Gerichtshof der Europäischen Union Urteil29.11.2017

Verhinderung des Urlaubs durch Arbeitgeber führt nicht zum Verfall von Urlaubs­ansprüchenArbeitnehmer muss nicht genommenen bezahlten Jahresurlaub unbegrenzt übertragen und ansammeln können

Ein Arbeitnehmer muss die Möglichkeit haben, nicht ausgeübte Ansprüche auf bezahlten Jahresurlaub zu übertragen und anzusammeln, wenn der Arbeitgeber ihn nicht in die Lage versetzt, seinen Anspruch auf bezahlten Jahresurlaub auszuüben. Das Unionsrecht verbietet es, einen Arbeitnehmer dazu zu verpflichten, Urlaub zu nehmen, ehe er feststellen kann, ob er für diesen Urlaub Anspruch auf Bezahlung hat.

Herr Conley King arbeitete für The Sash Window Workshop (SWWL) auf der Basis eines "Selbständigen - Vertrags ausschließlich gegen Provision" von 1999 bis zu seinem Eintritt in den Ruhestand im Jahr 2012. Gemäß diesem Vertrag erhielt Herr King ausschließlich Provisionen. Wenn er Jahresurlaub nahm, wurde dieser nicht bezahlt.
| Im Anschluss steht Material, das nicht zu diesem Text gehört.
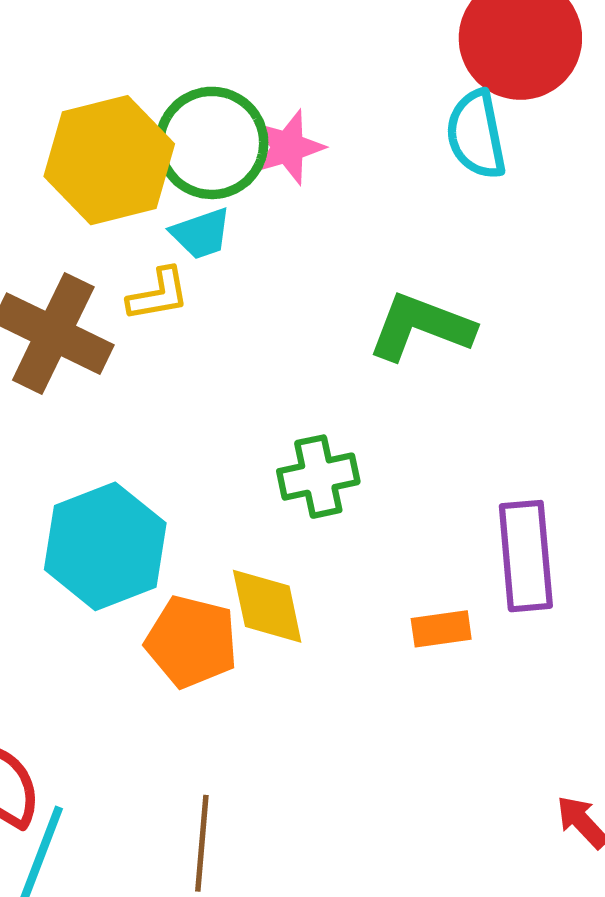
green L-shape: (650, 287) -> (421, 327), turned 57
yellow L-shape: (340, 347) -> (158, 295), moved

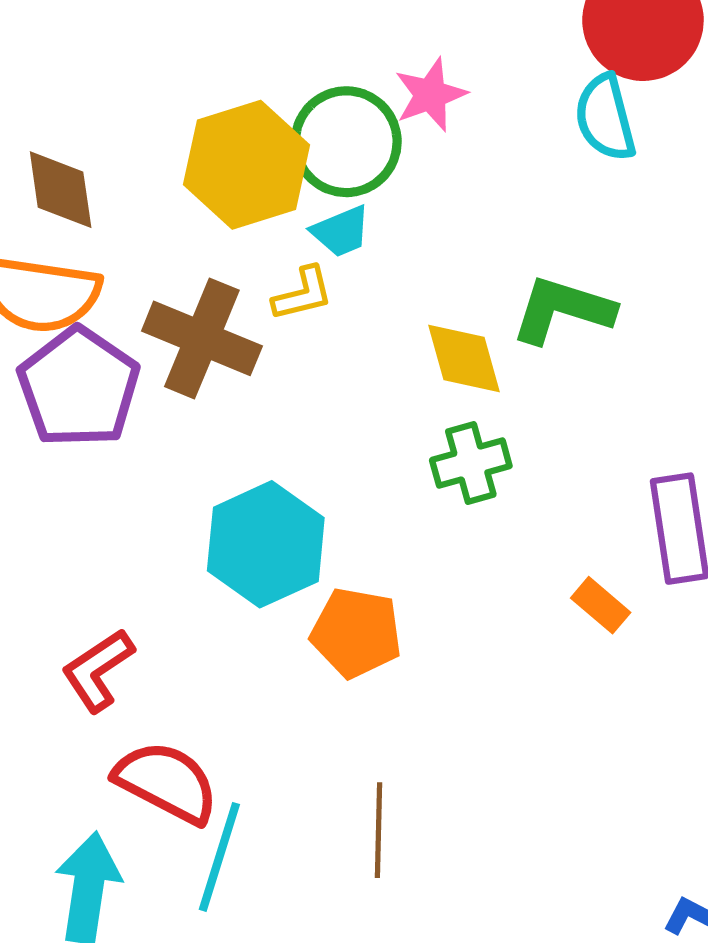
pink star: (288, 147) -> (430, 95), moved
yellow diamond: (267, 606) -> (464, 358), moved
orange rectangle: (441, 629) -> (601, 605), turned 52

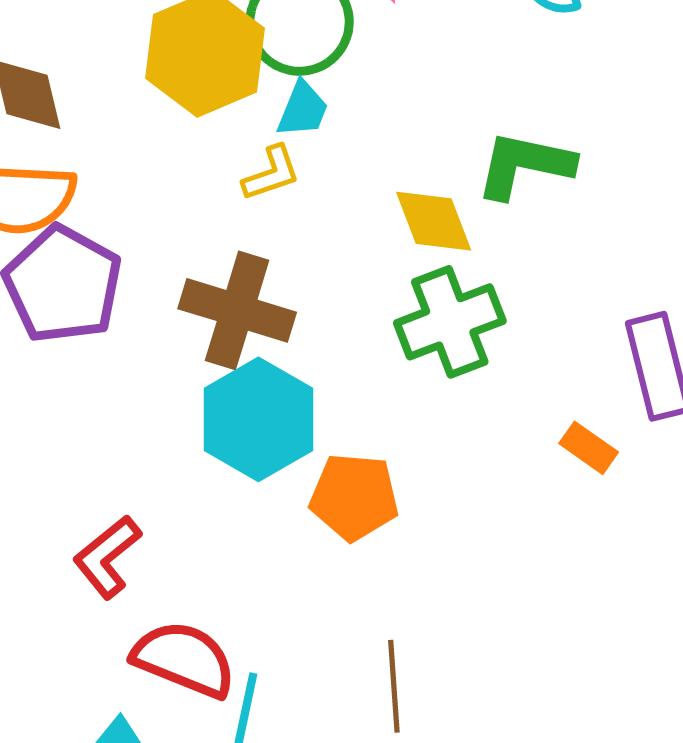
cyan trapezoid: (341, 231) -> (303, 109), turned -40
brown cross: (202, 338) -> (237, 310), moved
green cross: (471, 463) -> (450, 322), size x1.4

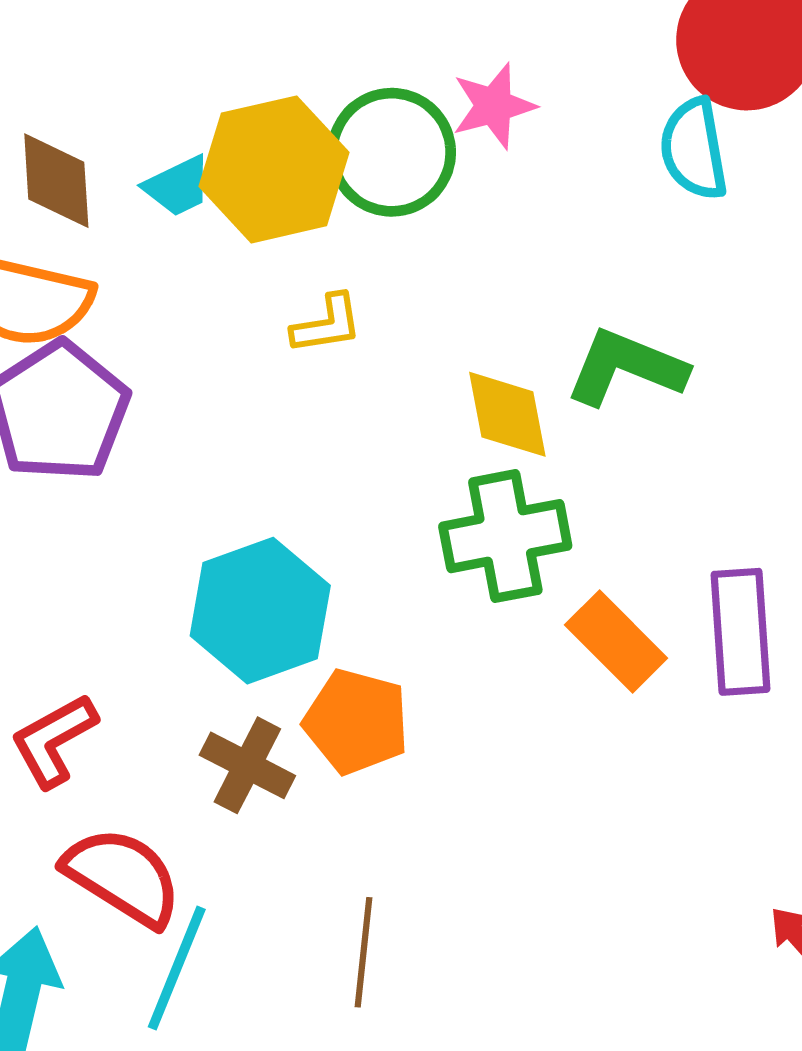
cyan trapezoid: (303, 109) -> (178, 186), moved, turned 32
brown cross: (237, 310) -> (247, 765), moved, size x0.7
orange rectangle: (589, 448) -> (616, 642), moved, size x1.5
Kläger verlangt Vergütung für nicht genommenen Urlaub

Bei Beendigung seines Arbeits­ver­hält­nisses verlangte Herr King von seinem Arbeitgeber die Zahlung einer Vergütung sowohl für genommenen, aber nicht bezahlten, als auch für nicht genommenen Jahresurlaub für den gesamten Zeitraum seiner Beschäftigung. SWWL wies die Forderung von Herrn King zurück, der daraufhin Klage beim zuständigen Employment Tribunal (Arbeitsgericht, Vereinigtes Königreich) erhob.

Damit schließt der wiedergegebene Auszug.